> GOAL OF THE EXERCISE:
Exclude every picture. Output verbatim the lines from the one containing "0: (230, 261, 1.25)" to the end of the data.

[Data excerpts]
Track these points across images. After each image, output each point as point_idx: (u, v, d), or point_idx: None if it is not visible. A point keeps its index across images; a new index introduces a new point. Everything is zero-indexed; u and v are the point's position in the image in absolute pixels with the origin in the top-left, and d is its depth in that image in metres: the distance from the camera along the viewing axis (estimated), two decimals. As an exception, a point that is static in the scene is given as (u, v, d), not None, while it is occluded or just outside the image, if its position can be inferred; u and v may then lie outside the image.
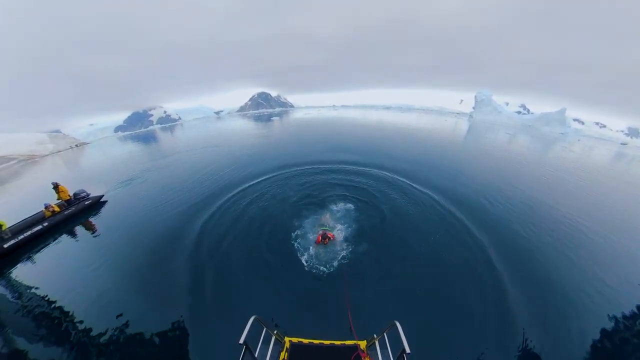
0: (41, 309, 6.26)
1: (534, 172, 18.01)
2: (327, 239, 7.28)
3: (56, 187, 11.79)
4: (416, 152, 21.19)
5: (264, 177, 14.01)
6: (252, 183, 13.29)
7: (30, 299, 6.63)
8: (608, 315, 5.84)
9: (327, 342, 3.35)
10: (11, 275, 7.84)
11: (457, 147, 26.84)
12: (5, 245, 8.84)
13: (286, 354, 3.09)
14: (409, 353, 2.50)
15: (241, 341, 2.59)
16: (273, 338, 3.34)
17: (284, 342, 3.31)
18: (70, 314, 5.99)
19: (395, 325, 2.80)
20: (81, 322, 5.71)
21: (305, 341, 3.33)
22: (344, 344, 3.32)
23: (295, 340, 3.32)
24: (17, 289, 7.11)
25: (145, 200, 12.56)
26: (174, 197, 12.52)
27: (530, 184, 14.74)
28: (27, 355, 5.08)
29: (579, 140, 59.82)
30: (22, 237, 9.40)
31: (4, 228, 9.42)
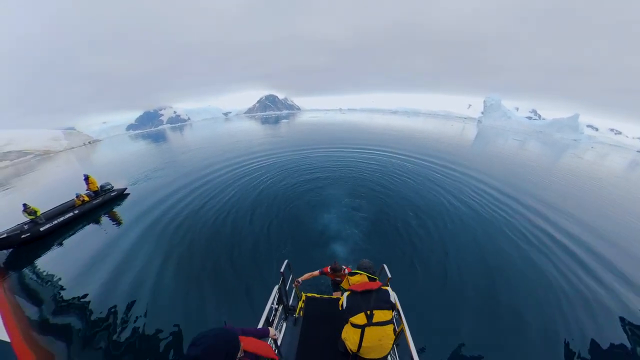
0: (71, 288, 6.63)
1: (544, 178, 17.93)
2: (342, 271, 4.00)
3: (87, 178, 12.48)
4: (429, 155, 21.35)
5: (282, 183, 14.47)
6: (266, 184, 13.77)
7: (61, 278, 7.07)
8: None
9: (334, 297, 4.05)
10: (46, 256, 8.42)
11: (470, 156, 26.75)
12: (41, 229, 9.50)
13: (303, 303, 3.76)
14: (390, 278, 3.25)
15: (282, 270, 3.36)
16: (294, 290, 4.13)
17: (301, 295, 3.98)
18: (98, 294, 6.31)
19: (384, 267, 3.54)
20: (110, 303, 5.99)
21: (317, 296, 3.98)
22: None
23: (310, 295, 3.98)
24: (50, 270, 7.59)
25: (165, 193, 13.14)
26: (190, 189, 13.15)
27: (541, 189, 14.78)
28: (53, 326, 5.46)
29: (592, 147, 58.48)
30: (55, 222, 10.05)
31: (38, 214, 10.10)
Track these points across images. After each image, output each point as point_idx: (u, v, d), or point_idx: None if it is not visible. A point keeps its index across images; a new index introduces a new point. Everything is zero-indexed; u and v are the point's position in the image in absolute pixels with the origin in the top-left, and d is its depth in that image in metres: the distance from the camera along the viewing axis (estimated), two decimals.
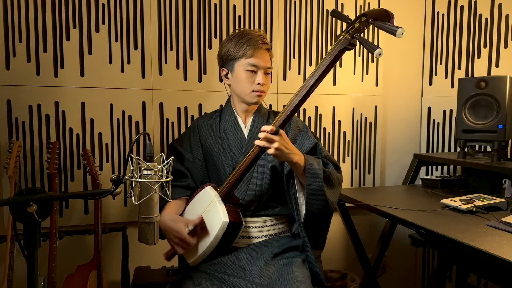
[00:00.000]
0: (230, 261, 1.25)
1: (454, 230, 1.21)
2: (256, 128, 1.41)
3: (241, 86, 1.37)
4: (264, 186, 1.37)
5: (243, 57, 1.34)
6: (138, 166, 0.94)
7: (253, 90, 1.36)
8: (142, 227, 0.99)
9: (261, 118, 1.46)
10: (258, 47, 1.34)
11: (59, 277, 1.59)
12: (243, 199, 1.35)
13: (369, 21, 1.15)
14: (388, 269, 2.17)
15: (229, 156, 1.40)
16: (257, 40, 1.34)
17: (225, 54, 1.38)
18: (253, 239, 1.34)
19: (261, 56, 1.35)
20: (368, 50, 1.11)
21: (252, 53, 1.33)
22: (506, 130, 1.66)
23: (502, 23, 1.98)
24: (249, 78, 1.35)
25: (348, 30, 1.17)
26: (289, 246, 1.32)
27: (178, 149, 1.46)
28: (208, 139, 1.45)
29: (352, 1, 2.13)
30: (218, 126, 1.46)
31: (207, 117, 1.52)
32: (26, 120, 1.70)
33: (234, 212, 1.25)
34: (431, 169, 2.28)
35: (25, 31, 1.68)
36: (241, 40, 1.35)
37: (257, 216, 1.37)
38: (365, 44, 1.12)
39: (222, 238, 1.19)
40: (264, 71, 1.36)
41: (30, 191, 0.82)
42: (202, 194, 1.33)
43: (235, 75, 1.38)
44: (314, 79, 1.20)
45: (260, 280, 1.17)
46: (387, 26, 1.11)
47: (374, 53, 1.09)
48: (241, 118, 1.45)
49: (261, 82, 1.35)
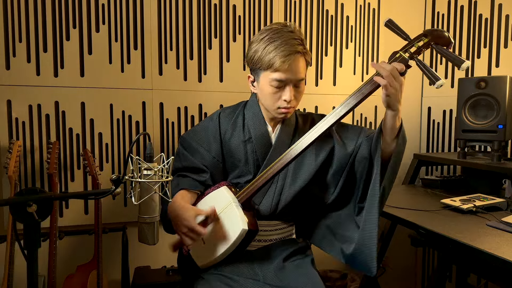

> TASK RESPONSE:
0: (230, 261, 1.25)
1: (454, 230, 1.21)
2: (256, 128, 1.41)
3: (241, 86, 1.37)
4: (264, 186, 1.37)
5: (243, 57, 1.34)
6: (138, 166, 0.94)
7: (253, 90, 1.36)
8: (142, 227, 0.99)
9: (261, 118, 1.46)
10: (258, 47, 1.34)
11: (59, 277, 1.59)
12: (243, 199, 1.35)
13: (369, 21, 1.15)
14: (388, 269, 2.17)
15: (229, 156, 1.40)
16: (257, 40, 1.34)
17: (225, 54, 1.38)
18: (253, 239, 1.34)
19: (261, 56, 1.35)
20: (368, 50, 1.11)
21: (252, 53, 1.33)
22: (506, 130, 1.66)
23: (502, 23, 1.98)
24: (249, 78, 1.35)
25: (348, 30, 1.17)
26: (289, 246, 1.32)
27: (178, 149, 1.46)
28: (208, 139, 1.45)
29: (352, 1, 2.13)
30: (218, 126, 1.46)
31: (207, 117, 1.52)
32: (26, 120, 1.70)
33: (234, 212, 1.25)
34: (431, 169, 2.28)
35: (25, 31, 1.68)
36: (241, 40, 1.35)
37: (257, 216, 1.37)
38: (365, 44, 1.12)
39: (222, 238, 1.19)
40: (264, 71, 1.36)
41: (30, 191, 0.82)
42: (202, 194, 1.33)
43: (235, 75, 1.38)
44: (314, 79, 1.20)
45: (260, 280, 1.17)
46: (387, 26, 1.11)
47: (374, 53, 1.09)
48: (241, 118, 1.45)
49: (261, 82, 1.35)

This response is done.